TASK DIRECTIONS: For this exercise, please find the lines in the entries that include the word "Mercedes" and copy them.

DATA IN THIS EXERCISE:
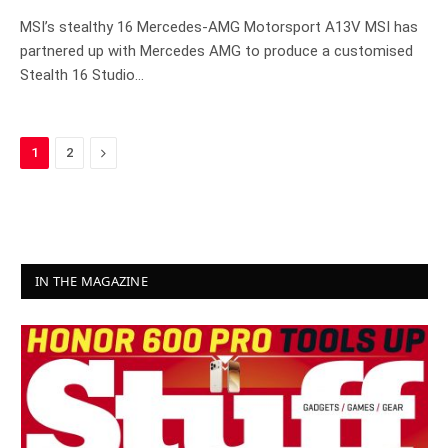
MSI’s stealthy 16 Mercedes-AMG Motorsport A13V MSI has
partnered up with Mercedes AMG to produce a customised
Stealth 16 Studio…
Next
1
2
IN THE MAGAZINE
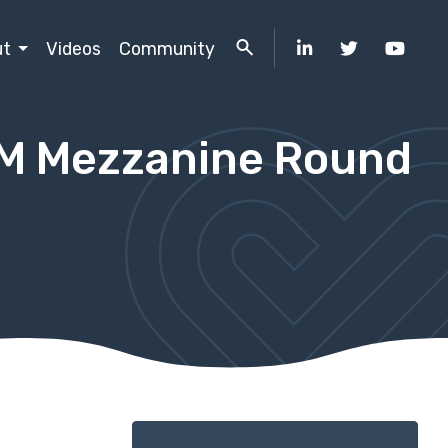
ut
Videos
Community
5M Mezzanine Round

TASK ANSWER:
MSI’s stealthy 16 Mercedes-AMG Motorsport A13V MSI has
partnered up with Mercedes AMG to produce a customised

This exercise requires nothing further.